Los cerdos no tienen muy buena vista, pero tienen un olfato y un oído excepcionales. Es común la creencia de que por eso se los usa como los principales rastreadores de trufas, si bien para esa búsqueda desde hace mucho tiempo se prefieren los perros, las cabras o incluso un tipo especial de moscas, porque al chancho es muy difícil sacarle el botín una vez que lo ha encontrado.

Se trata de animales muy inteligentes, y sus capacidades cognitivas se comparan con las de los primates y delfines. Son creativos y cariñosos, pero cuando los minicerdos se pusieron de moda, fue necesario prevenir que no eran solitarios como los gatos, y aunque más inteligentes que los perros nunca eran obsecuentes y conservan siempre su orgullo y carácter. Necesitan continuamente compañía y caricias; apenas empiezan a aburrirse desordenan la casa, abren armarios y cajones, vacían los estantes y escarban por todos los rincones.

Estuvieron entre los primeros animales de los circos de la Edad Moderna. Luis XI, que gobernó de 1461 a 1483, se divertía mucho con una compañía teatral de cerdos disfrazados. Un escocés llamado Samuel Bisset (1721-1783) amaestró un cerdo que resolvía cálculos, daba la hora y adivinaba en una pizarra la palabra que elegía un espectador. Fue el primero de numerosos cerdos sabios; en 1917, el inglés Nicholas Hoare presentó un cerdo a quien mostraba leyendo con una pluma detrás de la oreja. ¿Qué leía? Un libro de Plutarco, quien después de Homero contó la historia de la maga Circe, que convirtió en cerdos a los compañeros de Ulises.

«Pocilga», de David Teniers el Joven.

Entre la múltiple presencia de cerdos en la historia, la mitología y el arte universal, Thomas Macho nos recuerda a Mateo, 7, 6: «No echéis vuestras perlas a los cerdos, no sea que las pisoteen y después, volviéndose, os despedacen». Y a Marcos, 5, 1-17, que narra cómo Cristo libró a un poseso de sus demonios, quienes entraron en una piara de unos dos mil puercos que se despeñaron en el mar. Gracias a san Antonio, su patrono, el cerdo irá progresivamente ocupando el lugar central que hoy tiene entre los animales domésticos.

Como el cerdo, el búho encierra significados ambivalentes para el ser humano. Es tanto símbolo de dádiva como de maldad. Es el ave que acompaña a Atenea, diosa de la Sabiduría, pero las supersticiones ligadas a los búhos y las lechuzas recorren todo el mundo. En Gales, si uno de ellos es oído dentro de las casas significa que una muchacha soltera ha perdido la virginidad; en Rusia se llevan como talismanes garras de estas aves rapaces para, al morir, poder usarlas en trepar hasta el cielo; en Francia hay que arrojar sal al fuego para evitar la maldición de su grito.

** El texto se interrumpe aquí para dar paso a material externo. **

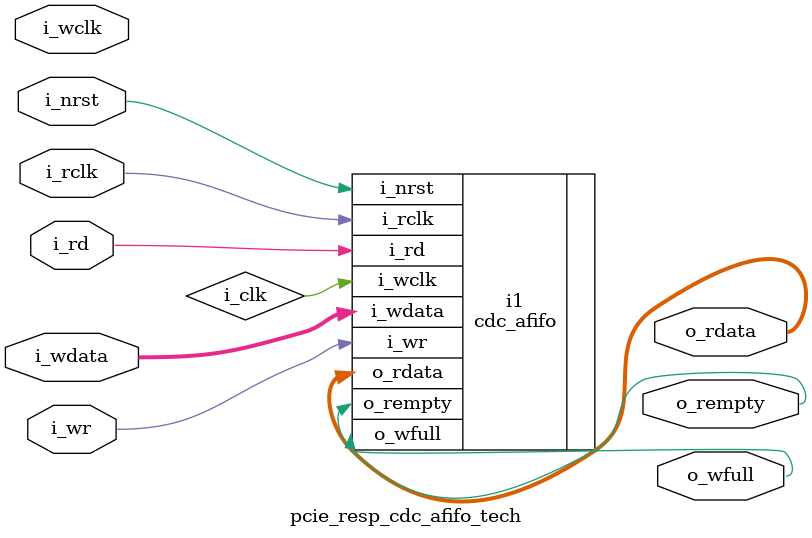
<source format=sv>

module pcie_resp_cdc_afifo_tech (
  input i_nrst,
  input i_wclk,
  input i_wr,
  input [72:0] i_wdata,
  output o_wfull,
  input i_rclk,
  input i_rd,
  output [72:0] o_rdata,
  output o_rempty
);

// DMA (40 MHz) -> PCIE EP (200 MHz)
cdc_afifo #(
    .abits(2),
    .dbits(73)
) i1 (
    .i_nrst(i_nrst),
    .i_wclk(i_clk),
    .i_wr(i_wr),
    .i_wdata(i_wdata),
    .o_wfull(o_wfull),
    .i_rclk(i_rclk),
    .i_rd(i_rd),
    .o_rdata(o_rdata),
    .o_rempty(o_rempty)
);

endmodule

</source>
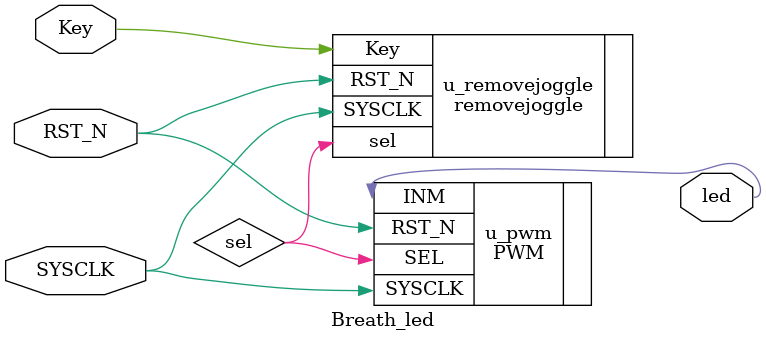
<source format=v>
`timescale 1ns / 1ps


module Breath_led(
	SYSCLK,
	Key,
	RST_N,
	led
    );

input SYSCLK;
input RST_N;
input Key;
output led;

wire sel;

PWM u_pwm(
    .SYSCLK(SYSCLK),//100MHz
    .SEL(sel),
    .RST_N(RST_N),
    .INM(led)//被调制的器件
    );

removejoggle u_removejoggle(
				.SYSCLK(SYSCLK),
				.Key(Key),
				.RST_N(RST_N),
				.sel(sel)
				);

endmodule

</source>
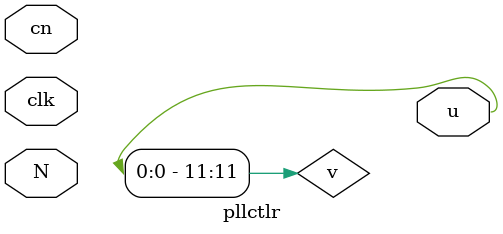
<source format=v>
`timescale 1ns / 1ps


module pllctlr #(
  parameter pWIDTH = 20
) (
  input wire clk,
  input wire [pWIDTH-1:0] N,
  input wire [pWIDTH-1:0] cn,
  output wire u
);
  
  reg [0:11] v;
  assign u = v;
  
  always @ (posedge clk) begin
    
  end
endmodule

</source>
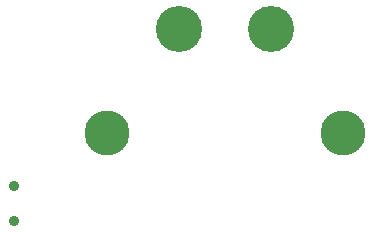
<source format=gbr>
%TF.GenerationSoftware,KiCad,Pcbnew,7.0.1*%
%TF.CreationDate,2023-03-29T13:12:42+01:00*%
%TF.ProjectId,LedBoard,4c656442-6f61-4726-942e-6b696361645f,rev?*%
%TF.SameCoordinates,Original*%
%TF.FileFunction,Soldermask,Bot*%
%TF.FilePolarity,Negative*%
%FSLAX46Y46*%
G04 Gerber Fmt 4.6, Leading zero omitted, Abs format (unit mm)*
G04 Created by KiCad (PCBNEW 7.0.1) date 2023-03-29 13:12:42*
%MOMM*%
%LPD*%
G01*
G04 APERTURE LIST*
%ADD10C,3.810000*%
%ADD11C,0.910000*%
%ADD12O,3.910000X3.910000*%
%ADD13C,3.910000*%
G04 APERTURE END LIST*
D10*
%TO.C,H1*%
X80000000Y-31000000D03*
%TD*%
D11*
%TO.C,SW1*%
X72145000Y-35500000D03*
X72145000Y-38500000D03*
%TD*%
D12*
%TO.C,J1*%
X86100000Y-22200000D03*
D13*
X93900000Y-22200000D03*
%TD*%
D10*
%TO.C,H2*%
X100000000Y-31000000D03*
%TD*%
M02*

</source>
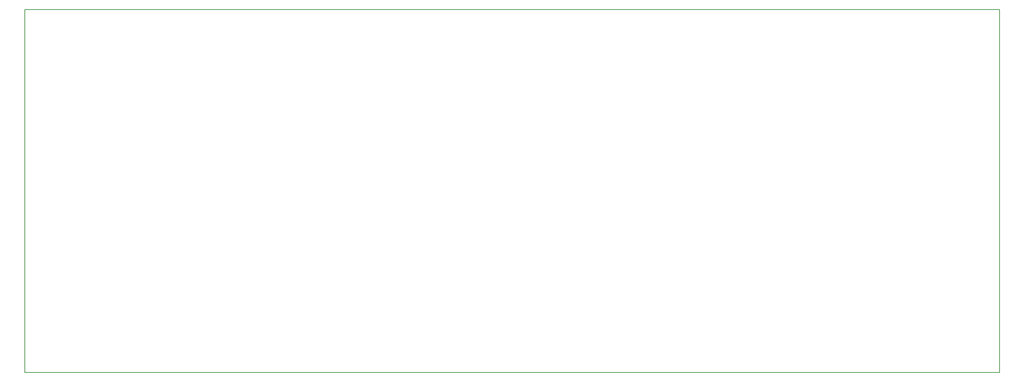
<source format=gbr>
G04 #@! TF.GenerationSoftware,KiCad,Pcbnew,(5.0.0)*
G04 #@! TF.CreationDate,2020-05-21T20:29:27-04:00*
G04 #@! TF.ProjectId,WS2812 ClockDIY,57533238313220436C6F636B4449592E,rev?*
G04 #@! TF.SameCoordinates,Original*
G04 #@! TF.FileFunction,Profile,NP*
%FSLAX46Y46*%
G04 Gerber Fmt 4.6, Leading zero omitted, Abs format (unit mm)*
G04 Created by KiCad (PCBNEW (5.0.0)) date 05/21/20 20:29:27*
%MOMM*%
%LPD*%
G01*
G04 APERTURE LIST*
%ADD10C,0.150000*%
G04 APERTURE END LIST*
D10*
X28000000Y-148000000D02*
X261000000Y-148000000D01*
X28000000Y-61000000D02*
X261000000Y-61000000D01*
X28000000Y-148000000D02*
X28000000Y-61000000D01*
X261000000Y-146000000D02*
X261000000Y-148000000D01*
X261000000Y-61000000D02*
X261000000Y-146000000D01*
M02*

</source>
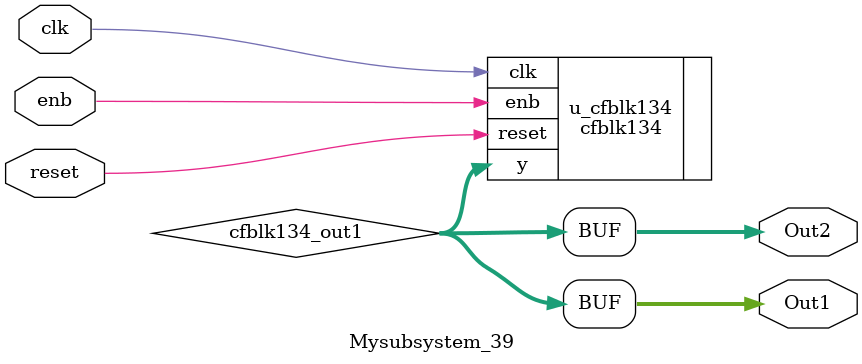
<source format=v>



`timescale 1 ns / 1 ns

module Mysubsystem_39
          (clk,
           reset,
           enb,
           Out1,
           Out2);


  input   clk;
  input   reset;
  input   enb;
  output  [15:0] Out1;  // uint16
  output  [15:0] Out2;  // uint16


  wire [15:0] cfblk134_out1;  // uint16


  cfblk134 u_cfblk134 (.clk(clk),
                       .reset(reset),
                       .enb(enb),
                       .y(cfblk134_out1)  // uint16
                       );

  assign Out1 = cfblk134_out1;

  assign Out2 = cfblk134_out1;

endmodule  // Mysubsystem_39


</source>
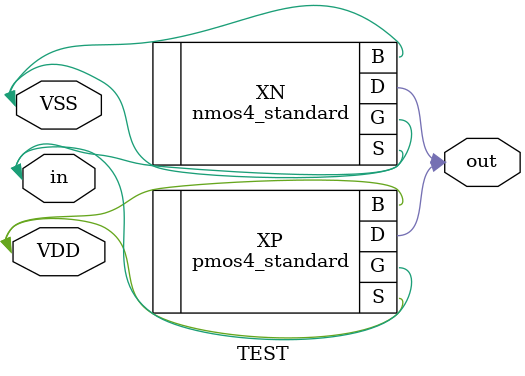
<source format=v>

module nmos4_standard(
    inout  wire B,
    inout  wire D,
    inout  wire G,
    inout  wire S
);

endmodule

module pmos4_standard(
    inout  wire B,
    inout  wire D,
    inout  wire G,
    inout  wire S
);

endmodule

module TEST(
    input  wire VDD,
    input  wire VSS,
    input  wire in,
    output wire out
);

nmos4_standard XN (
    .B( VSS ),
    .D( out ),
    .G( in ),
    .S( VSS )
);

pmos4_standard XP (
    .B( VDD ),
    .D( out ),
    .G( in ),
    .S( VDD )
);

endmodule

</source>
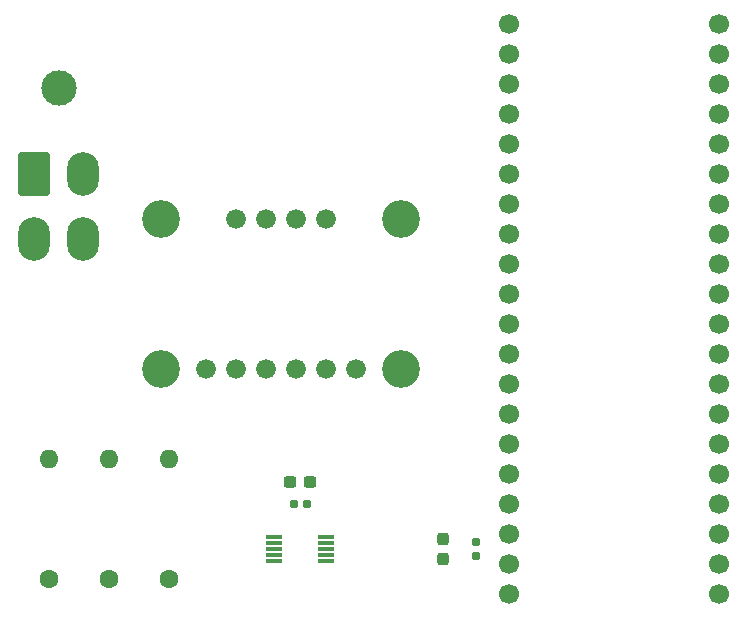
<source format=gbr>
%TF.GenerationSoftware,KiCad,Pcbnew,7.0.1*%
%TF.CreationDate,2023-05-07T00:29:05-04:00*%
%TF.ProjectId,integrated_joystick_dac,696e7465-6772-4617-9465-645f6a6f7973,rev?*%
%TF.SameCoordinates,Original*%
%TF.FileFunction,Soldermask,Top*%
%TF.FilePolarity,Negative*%
%FSLAX46Y46*%
G04 Gerber Fmt 4.6, Leading zero omitted, Abs format (unit mm)*
G04 Created by KiCad (PCBNEW 7.0.1) date 2023-05-07 00:29:05*
%MOMM*%
%LPD*%
G01*
G04 APERTURE LIST*
G04 Aperture macros list*
%AMRoundRect*
0 Rectangle with rounded corners*
0 $1 Rounding radius*
0 $2 $3 $4 $5 $6 $7 $8 $9 X,Y pos of 4 corners*
0 Add a 4 corners polygon primitive as box body*
4,1,4,$2,$3,$4,$5,$6,$7,$8,$9,$2,$3,0*
0 Add four circle primitives for the rounded corners*
1,1,$1+$1,$2,$3*
1,1,$1+$1,$4,$5*
1,1,$1+$1,$6,$7*
1,1,$1+$1,$8,$9*
0 Add four rect primitives between the rounded corners*
20,1,$1+$1,$2,$3,$4,$5,0*
20,1,$1+$1,$4,$5,$6,$7,0*
20,1,$1+$1,$6,$7,$8,$9,0*
20,1,$1+$1,$8,$9,$2,$3,0*%
G04 Aperture macros list end*
%ADD10RoundRect,0.155000X-0.212500X-0.155000X0.212500X-0.155000X0.212500X0.155000X-0.212500X0.155000X0*%
%ADD11RoundRect,0.237500X-0.300000X-0.237500X0.300000X-0.237500X0.300000X0.237500X-0.300000X0.237500X0*%
%ADD12C,3.200000*%
%ADD13C,1.676400*%
%ADD14RoundRect,0.155000X-0.155000X0.212500X-0.155000X-0.212500X0.155000X-0.212500X0.155000X0.212500X0*%
%ADD15RoundRect,0.237500X-0.237500X0.300000X-0.237500X-0.300000X0.237500X-0.300000X0.237500X0.300000X0*%
%ADD16C,3.000000*%
%ADD17RoundRect,0.250001X-1.099999X-1.599999X1.099999X-1.599999X1.099999X1.599999X-1.099999X1.599999X0*%
%ADD18O,2.700000X3.700000*%
%ADD19R,1.400000X0.300000*%
%ADD20O,1.600000X1.600000*%
%ADD21C,1.600000*%
%ADD22C,1.700000*%
G04 APERTURE END LIST*
D10*
%TO.C,C3*%
X155982500Y-80010000D03*
X157117500Y-80010000D03*
%TD*%
D11*
%TO.C,C4*%
X155687500Y-78105000D03*
X157412500Y-78105000D03*
%TD*%
D12*
%TO.C,U3*%
X144780000Y-55880000D03*
X144780000Y-68580000D03*
X165100000Y-55880000D03*
X165100000Y-68580000D03*
D13*
X151130000Y-55880000D03*
X153670000Y-55880000D03*
X156210000Y-55880000D03*
X158750000Y-55880000D03*
X148590000Y-68580000D03*
X151130000Y-68580000D03*
X153670000Y-68580000D03*
X156210000Y-68580000D03*
X158750000Y-68580000D03*
X161290000Y-68580000D03*
%TD*%
D14*
%TO.C,C2*%
X171450000Y-83252500D03*
X171450000Y-84387500D03*
%TD*%
D15*
%TO.C,C1*%
X168656000Y-82957500D03*
X168656000Y-84682500D03*
%TD*%
D16*
%TO.C,J1*%
X136085000Y-44770000D03*
D17*
X133985000Y-52070000D03*
D18*
X138185000Y-52070000D03*
X133985000Y-57570000D03*
X138185000Y-57570000D03*
%TD*%
D19*
%TO.C,U2*%
X154350000Y-82820000D03*
X154350000Y-83320000D03*
X154350000Y-83820000D03*
X154350000Y-84320000D03*
X154350000Y-84820000D03*
X158750000Y-84820000D03*
X158750000Y-84320000D03*
X158750000Y-83820000D03*
X158750000Y-83320000D03*
X158750000Y-82820000D03*
%TD*%
D20*
%TO.C,R3*%
X145415000Y-76200000D03*
D21*
X145415000Y-86360000D03*
%TD*%
D20*
%TO.C,R2*%
X140335000Y-76200000D03*
D21*
X140335000Y-86360000D03*
%TD*%
D20*
%TO.C,R1*%
X135255000Y-76200000D03*
D21*
X135255000Y-86360000D03*
%TD*%
D22*
%TO.C,U1*%
X174243000Y-87630000D03*
X174243000Y-85090000D03*
X174243000Y-82550000D03*
X174243000Y-80010000D03*
X174243000Y-77470000D03*
X174243000Y-74930000D03*
X174243000Y-72390000D03*
X174243000Y-69850000D03*
X174243000Y-67310000D03*
X174243000Y-64770000D03*
X174243000Y-62230000D03*
X174243000Y-59690000D03*
X174243000Y-57150000D03*
X174243000Y-54610000D03*
X174243000Y-52070000D03*
X174243000Y-49530000D03*
X174243000Y-46990000D03*
X174243000Y-44450000D03*
X174243000Y-41910000D03*
X174243000Y-39370000D03*
X192023000Y-39370000D03*
X192023000Y-41910000D03*
X192023000Y-44450000D03*
X192023000Y-46990000D03*
X192023000Y-49530000D03*
X192023000Y-52070000D03*
X192023000Y-54610000D03*
X192023000Y-57150000D03*
X192023000Y-59690000D03*
X192023000Y-62230000D03*
X192023000Y-64770000D03*
X192023000Y-67310000D03*
X192023000Y-69850000D03*
X192023000Y-72390000D03*
X192023000Y-74930000D03*
X192023000Y-77470000D03*
X192023000Y-80010000D03*
X192023000Y-82550000D03*
X192023000Y-85090000D03*
X192023000Y-87630000D03*
%TD*%
M02*

</source>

Nuestro Agustín Zapata Gollán cuenta que en estas tierras se curaba la ebriedad con huevos de lechuza en aguardiente, pero acota que Félix de Azara decía que «a pesar de la facilidad del remedio abundaban los borrachos». La pluma de estas aves era crucial para curar «el mal de ojo», en una asociación evidente con sus grandes ojos y su vista que penetraba la oscuridad. Zapata Gollán también recoge un canto anónimo sobre «la pluma del caburé», que una muchacha reclama al cantor, quien después de encontrarla queda irremediablemente encadenado a la mujer: «A mi china la miré,/ me pareció más divina,/ le grité: –¡Te traigo, china,/ la pluma del caburé!».

En la colección «Naturalezas», de Adriana Hidalgo editora, se acaban de publicar «Cerdos», de Thomas Macho, y «Búhos», de Desmond Morris, agudos y atractivos retratos de estos animales, profusamente ilustrados.